Identification of the LCR pairs acting as potential substrates for interchromosomal NAHR resulting in the t(8;12) formation. (A) CMA profiles of DNA from patients 5 (left) and 6 (right) tested on Version 8 OLIGO array (left) revealed a 7.9-Mb deletion of chromosome bands 8p23.1-pter and an 8.2-Mb duplication of chromosome bands 12p13.31-pter. The results of FISH analysis (right) with the probe RP11-440E12 (patient 5; red) or VIJTYAC14 (patient 6; green) specific for 12p33.33 indicate the presence of chromosome 12 material on the der(8), whereas the results of FISH analysis with probe RP11-1001A23 (patient 5; red) or D8S504 (patient 6; green) specific for the chromosome region 8p23 show the deletion on chromosome 8. (B) Two t(8;12) cases mapped this to NAHR substrate pair. Summary of the sequence similarity BLAST2 analysis of an ∼200-kb sequence surrounding the 8p23.1 and 12p13.31 breakpoint regions (bottom). (C) Ethidium bromide stained agarose gel image of the patient 5–specific ∼12-kb t(8;12) junction fragment amplified by long-range PCR with primers harboring trans-morphisms specific for each 8p23.1 and 12p13.31 LCR (lane 2). (Lane 1) The DNA marker with the 10-kb band indicated to the left. (Lane 3) A negative control. (D) The NAHR crossover site for patient 5 is located in a 7.7-kb subunit with 95.2% DNA sequence identity.

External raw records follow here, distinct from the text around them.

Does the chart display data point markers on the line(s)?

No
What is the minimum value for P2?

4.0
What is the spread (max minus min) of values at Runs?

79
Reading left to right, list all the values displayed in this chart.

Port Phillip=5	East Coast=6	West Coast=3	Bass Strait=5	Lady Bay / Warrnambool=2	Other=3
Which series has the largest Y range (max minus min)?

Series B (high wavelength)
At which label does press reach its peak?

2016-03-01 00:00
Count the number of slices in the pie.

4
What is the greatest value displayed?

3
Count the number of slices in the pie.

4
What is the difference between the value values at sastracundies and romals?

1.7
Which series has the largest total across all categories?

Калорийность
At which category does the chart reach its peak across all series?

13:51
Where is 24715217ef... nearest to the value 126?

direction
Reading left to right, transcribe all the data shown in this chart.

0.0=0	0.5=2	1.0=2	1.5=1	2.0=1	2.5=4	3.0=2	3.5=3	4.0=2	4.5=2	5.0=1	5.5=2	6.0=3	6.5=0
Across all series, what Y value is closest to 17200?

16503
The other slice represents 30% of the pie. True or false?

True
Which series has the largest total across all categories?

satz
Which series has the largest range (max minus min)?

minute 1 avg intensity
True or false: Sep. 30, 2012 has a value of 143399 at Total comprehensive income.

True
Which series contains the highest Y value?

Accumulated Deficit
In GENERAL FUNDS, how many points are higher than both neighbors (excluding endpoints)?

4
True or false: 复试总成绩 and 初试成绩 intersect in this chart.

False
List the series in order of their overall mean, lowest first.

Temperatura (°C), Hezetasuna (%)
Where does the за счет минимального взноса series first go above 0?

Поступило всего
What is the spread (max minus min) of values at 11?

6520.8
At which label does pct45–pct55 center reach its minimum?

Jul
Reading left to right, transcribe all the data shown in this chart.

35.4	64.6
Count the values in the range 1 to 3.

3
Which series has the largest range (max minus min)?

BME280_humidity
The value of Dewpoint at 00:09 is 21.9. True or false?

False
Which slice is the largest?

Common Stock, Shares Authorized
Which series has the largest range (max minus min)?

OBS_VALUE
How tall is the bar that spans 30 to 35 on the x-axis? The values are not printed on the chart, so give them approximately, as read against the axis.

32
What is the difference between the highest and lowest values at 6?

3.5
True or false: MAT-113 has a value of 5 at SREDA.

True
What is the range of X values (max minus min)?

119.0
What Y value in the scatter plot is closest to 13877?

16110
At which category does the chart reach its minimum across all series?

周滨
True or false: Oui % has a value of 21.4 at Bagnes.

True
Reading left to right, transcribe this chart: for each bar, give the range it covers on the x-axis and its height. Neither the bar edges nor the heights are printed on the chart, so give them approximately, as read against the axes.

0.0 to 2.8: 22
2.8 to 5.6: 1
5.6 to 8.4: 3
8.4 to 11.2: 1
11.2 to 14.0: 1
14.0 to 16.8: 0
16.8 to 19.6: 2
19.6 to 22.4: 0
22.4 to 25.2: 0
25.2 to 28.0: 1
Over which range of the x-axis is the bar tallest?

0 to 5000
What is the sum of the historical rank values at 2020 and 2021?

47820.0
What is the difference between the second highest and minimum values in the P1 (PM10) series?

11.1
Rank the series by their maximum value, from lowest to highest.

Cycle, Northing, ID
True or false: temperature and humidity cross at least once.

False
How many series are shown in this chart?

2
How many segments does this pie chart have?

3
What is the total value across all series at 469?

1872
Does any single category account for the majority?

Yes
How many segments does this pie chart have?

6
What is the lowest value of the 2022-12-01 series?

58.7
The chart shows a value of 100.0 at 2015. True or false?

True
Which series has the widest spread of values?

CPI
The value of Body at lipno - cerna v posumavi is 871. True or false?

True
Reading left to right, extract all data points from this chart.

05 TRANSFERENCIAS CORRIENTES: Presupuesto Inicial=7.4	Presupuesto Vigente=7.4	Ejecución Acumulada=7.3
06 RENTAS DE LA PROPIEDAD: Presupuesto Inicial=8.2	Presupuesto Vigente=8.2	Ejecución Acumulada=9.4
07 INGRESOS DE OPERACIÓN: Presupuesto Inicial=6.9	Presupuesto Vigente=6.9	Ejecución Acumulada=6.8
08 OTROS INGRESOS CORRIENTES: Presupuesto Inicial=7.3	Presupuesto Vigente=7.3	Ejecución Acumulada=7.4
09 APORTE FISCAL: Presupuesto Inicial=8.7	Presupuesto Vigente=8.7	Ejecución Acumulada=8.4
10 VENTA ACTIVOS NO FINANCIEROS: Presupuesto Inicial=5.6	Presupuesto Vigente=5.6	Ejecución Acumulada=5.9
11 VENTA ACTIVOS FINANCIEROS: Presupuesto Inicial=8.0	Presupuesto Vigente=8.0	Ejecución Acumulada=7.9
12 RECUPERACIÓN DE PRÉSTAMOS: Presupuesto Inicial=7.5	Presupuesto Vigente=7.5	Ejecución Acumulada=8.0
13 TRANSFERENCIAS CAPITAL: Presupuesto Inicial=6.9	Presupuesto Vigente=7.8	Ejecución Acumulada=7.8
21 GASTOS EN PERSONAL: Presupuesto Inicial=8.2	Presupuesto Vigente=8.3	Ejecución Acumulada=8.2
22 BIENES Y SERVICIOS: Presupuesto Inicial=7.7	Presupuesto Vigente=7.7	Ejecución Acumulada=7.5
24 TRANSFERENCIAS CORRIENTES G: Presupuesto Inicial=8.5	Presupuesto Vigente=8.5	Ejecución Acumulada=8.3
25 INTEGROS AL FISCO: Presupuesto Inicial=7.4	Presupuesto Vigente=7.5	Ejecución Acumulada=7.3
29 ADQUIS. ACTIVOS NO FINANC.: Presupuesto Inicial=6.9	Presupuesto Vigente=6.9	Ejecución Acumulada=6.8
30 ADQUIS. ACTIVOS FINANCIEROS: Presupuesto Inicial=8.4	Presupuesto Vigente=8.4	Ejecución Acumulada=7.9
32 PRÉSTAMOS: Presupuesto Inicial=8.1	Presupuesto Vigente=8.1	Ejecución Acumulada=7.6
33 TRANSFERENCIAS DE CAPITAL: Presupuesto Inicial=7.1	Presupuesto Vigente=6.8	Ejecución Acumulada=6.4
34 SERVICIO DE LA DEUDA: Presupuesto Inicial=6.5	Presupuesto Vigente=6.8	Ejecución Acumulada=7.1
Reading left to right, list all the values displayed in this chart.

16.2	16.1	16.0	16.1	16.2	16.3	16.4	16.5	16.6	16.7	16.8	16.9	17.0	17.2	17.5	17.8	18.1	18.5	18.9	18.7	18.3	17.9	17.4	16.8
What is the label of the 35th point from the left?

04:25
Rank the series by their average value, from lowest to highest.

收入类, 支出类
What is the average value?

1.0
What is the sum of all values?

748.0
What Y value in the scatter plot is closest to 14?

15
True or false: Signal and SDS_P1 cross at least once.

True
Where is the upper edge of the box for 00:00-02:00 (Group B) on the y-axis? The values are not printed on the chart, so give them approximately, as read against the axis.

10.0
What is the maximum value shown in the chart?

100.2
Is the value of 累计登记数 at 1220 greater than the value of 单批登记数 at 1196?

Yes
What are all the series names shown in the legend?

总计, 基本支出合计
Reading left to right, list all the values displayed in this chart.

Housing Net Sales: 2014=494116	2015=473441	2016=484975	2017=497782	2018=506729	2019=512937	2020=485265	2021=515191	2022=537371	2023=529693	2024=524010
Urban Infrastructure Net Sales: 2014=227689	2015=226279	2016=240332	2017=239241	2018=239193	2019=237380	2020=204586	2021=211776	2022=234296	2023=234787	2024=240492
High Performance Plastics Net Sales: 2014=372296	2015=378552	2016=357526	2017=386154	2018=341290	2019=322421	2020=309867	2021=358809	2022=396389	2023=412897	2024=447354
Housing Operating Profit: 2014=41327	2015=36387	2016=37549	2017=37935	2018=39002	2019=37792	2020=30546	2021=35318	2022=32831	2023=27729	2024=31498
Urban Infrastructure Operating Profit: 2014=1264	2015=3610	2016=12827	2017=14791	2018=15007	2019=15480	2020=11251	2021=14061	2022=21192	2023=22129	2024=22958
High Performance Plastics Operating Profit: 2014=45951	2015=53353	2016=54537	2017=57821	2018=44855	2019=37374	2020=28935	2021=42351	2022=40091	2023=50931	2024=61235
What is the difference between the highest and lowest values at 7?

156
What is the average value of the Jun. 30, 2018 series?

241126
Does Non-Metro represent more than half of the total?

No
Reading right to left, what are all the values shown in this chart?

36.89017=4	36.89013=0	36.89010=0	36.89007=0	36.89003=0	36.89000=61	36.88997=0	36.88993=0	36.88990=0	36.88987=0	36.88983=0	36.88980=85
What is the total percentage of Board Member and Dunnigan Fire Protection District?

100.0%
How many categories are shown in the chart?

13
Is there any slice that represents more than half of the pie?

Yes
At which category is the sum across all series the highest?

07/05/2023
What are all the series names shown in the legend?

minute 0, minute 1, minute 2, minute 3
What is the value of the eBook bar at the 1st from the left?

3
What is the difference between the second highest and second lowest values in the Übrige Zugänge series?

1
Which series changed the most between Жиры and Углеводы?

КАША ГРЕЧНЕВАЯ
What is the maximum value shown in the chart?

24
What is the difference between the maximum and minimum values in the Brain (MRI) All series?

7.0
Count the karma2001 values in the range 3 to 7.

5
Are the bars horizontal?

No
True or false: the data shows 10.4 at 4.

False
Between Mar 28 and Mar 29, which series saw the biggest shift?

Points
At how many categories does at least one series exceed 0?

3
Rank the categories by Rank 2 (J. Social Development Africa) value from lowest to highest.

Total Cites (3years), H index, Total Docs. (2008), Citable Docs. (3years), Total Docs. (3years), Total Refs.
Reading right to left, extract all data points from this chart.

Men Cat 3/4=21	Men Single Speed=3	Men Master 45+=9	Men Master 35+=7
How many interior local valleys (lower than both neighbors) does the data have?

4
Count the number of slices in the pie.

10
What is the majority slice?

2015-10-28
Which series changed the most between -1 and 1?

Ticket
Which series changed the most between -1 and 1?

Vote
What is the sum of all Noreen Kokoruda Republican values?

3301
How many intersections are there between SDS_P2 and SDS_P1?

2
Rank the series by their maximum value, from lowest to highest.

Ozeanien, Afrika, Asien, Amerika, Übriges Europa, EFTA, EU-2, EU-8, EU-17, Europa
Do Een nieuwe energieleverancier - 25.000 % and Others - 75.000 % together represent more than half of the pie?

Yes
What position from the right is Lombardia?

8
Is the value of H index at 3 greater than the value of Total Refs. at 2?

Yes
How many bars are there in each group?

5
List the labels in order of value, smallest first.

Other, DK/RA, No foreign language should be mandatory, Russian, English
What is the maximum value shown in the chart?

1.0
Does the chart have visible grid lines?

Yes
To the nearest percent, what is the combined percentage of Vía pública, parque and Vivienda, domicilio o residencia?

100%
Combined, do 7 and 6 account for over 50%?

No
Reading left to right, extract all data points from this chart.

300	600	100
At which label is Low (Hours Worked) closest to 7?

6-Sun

UCSC Genome Browser view of the homologous LCR blocks in the 8p23.1 (top) and 12p13.31 (bottom) chromosome regions. (E) DNA sequence alignment of the PCR amplified translocation junction fragment for patient 6 (middle sequence). The NAHR site was narrowed to a 55-bp segment (red rectangle) with 100% sequence identity between chromosomes 8 (top, red) and 12 (bottom, blue).

Figure 6.

The distributions of 1143 LCR potential substrate pairs with relation to chromosome position. For each chromosome, the distribution of the LCR (x-axis) is plotted against the frequency of the LCR (y-axis) along the entire chromosome. The red dotted vertical lines on both ends of the chromosome represent the first and last 5 Mb of each chromosome; the yellow line represents the centromeric region as aligned with the karyogram on the bottom of each graphic. The red hash marks underneath the plots depict the density of the LCRs, while the green bar represents the distribution of the 170 breakpoint regions from our genome-wide unbalanced translocation data.